The parameters included the area of ceilings, walls and floors, the number of employed people, and lightning requirements. Employees’ preferences were considered as well — in particular, as regards their workspace neighbors, working habits and preferable interior, as well as staff interaction scenarios, noise level, workplace distractions, flexible space availability, game rooms, and a sufficient number of conference rooms.
As these thousands of design options contain data that indicate how well they correspond to each parameter, they can be compared and evaluated. This resulted in ten projects picked up for discussion. The work performed by AI allowed for choosing the most effective compromise solution for all parties involved in the office design project, despite the large number of instructions, preferences and expectations that had to be considered at the start of the project.
Advantages of using AI for office space planning:
• it takes on routine tasks, leaving us with the sole function of critical thinking;
• it can create designs that we could not imagine;
• it can calculate, offer and analyze all possible solutions;
• it saves time, finances and other resources (for instance, certain algorithms can reduce the amount of required construction materials);
• it allows us to provide arguments and explain the choice of a specific solution.

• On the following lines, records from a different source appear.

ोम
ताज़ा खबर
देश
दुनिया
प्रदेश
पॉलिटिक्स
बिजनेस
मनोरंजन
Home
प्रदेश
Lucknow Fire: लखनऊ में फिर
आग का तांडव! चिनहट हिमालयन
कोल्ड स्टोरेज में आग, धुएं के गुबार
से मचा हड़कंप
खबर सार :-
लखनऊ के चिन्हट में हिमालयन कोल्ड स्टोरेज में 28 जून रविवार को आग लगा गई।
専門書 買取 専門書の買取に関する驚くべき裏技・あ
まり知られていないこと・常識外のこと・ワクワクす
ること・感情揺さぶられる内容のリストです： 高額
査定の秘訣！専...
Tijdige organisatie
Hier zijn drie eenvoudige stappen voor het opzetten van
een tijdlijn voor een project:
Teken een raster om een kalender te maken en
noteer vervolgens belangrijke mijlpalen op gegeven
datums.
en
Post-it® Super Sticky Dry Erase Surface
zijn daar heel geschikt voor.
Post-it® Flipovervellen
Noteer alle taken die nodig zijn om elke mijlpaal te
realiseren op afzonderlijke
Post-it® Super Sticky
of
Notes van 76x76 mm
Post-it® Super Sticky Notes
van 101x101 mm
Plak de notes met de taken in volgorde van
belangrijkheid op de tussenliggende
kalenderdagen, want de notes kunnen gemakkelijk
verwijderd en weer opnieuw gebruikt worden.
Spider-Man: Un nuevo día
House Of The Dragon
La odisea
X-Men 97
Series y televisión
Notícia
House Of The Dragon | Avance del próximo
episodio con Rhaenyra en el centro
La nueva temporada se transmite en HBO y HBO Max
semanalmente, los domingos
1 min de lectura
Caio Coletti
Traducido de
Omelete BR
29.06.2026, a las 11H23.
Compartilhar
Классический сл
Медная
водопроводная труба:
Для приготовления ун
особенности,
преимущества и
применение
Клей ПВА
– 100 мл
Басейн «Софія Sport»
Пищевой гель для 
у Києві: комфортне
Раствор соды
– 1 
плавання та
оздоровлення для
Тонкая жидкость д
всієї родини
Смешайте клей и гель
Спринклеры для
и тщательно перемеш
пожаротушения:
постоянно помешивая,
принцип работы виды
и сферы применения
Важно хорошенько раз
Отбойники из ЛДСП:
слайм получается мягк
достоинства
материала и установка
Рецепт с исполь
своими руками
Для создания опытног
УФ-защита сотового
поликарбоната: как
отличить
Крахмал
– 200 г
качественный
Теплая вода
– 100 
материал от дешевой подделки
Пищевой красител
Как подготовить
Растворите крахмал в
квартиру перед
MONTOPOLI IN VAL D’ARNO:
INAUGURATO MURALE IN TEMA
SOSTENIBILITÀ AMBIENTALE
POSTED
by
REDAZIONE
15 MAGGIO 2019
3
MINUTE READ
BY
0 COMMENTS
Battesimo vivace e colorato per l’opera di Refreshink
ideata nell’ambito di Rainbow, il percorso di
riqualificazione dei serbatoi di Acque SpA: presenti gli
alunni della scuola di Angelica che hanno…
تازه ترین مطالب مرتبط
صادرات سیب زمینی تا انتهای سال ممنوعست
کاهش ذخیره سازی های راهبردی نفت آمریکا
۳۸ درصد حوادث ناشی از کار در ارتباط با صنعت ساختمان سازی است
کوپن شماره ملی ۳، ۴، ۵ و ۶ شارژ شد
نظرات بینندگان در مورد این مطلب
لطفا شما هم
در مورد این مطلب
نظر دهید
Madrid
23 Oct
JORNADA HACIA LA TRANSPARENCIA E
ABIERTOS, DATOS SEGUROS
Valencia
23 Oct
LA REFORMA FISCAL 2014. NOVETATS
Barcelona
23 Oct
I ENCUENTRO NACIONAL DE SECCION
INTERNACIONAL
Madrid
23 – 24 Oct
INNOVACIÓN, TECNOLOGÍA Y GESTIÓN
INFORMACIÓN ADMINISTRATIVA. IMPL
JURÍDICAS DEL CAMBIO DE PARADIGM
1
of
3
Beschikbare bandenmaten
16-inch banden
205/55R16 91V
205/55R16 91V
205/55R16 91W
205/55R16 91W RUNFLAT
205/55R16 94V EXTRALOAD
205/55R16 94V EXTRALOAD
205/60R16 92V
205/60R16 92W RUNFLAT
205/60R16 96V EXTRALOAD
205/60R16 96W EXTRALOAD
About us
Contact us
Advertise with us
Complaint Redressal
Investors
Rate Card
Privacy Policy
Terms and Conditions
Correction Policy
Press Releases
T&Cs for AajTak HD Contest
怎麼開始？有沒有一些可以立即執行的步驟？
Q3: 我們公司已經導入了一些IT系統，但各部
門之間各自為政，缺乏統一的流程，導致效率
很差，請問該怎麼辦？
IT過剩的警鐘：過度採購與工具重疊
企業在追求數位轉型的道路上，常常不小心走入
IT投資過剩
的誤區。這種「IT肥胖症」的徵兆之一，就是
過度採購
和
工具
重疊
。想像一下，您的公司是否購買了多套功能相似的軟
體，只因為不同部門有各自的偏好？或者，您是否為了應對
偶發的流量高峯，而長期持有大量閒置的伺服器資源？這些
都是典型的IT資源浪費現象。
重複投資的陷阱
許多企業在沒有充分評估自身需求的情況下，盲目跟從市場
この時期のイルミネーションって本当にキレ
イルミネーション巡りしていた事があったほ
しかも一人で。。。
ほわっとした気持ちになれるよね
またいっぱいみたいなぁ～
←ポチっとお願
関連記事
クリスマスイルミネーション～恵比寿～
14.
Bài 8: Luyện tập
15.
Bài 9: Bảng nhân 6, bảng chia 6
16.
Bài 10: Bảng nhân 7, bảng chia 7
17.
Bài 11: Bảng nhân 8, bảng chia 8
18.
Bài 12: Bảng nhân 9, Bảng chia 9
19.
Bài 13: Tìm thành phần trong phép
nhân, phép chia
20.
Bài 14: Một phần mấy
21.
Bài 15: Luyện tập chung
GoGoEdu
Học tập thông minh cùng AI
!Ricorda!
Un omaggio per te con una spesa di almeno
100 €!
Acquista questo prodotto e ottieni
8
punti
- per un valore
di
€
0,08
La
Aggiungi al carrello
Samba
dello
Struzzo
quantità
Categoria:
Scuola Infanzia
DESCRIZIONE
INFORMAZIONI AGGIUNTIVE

Generative design technology allows considering all relevant conditions for a project, including the given parameters of a building or site and the customer’s preferences. When working side-by-side with AI, designers and engineers enter key values into the system to be considered, such as design goals, construction materials, budget restrictions, and others. The computer calculates and visualizes the maximum number of possible projects, compares them, and selects the most efficient solutions.
No-one is saying that generative planning is better than human design. This is just another working tool that helps you quickly explore, test, and optimize your options and make a reasonable a balanced decision for any level of design complexity.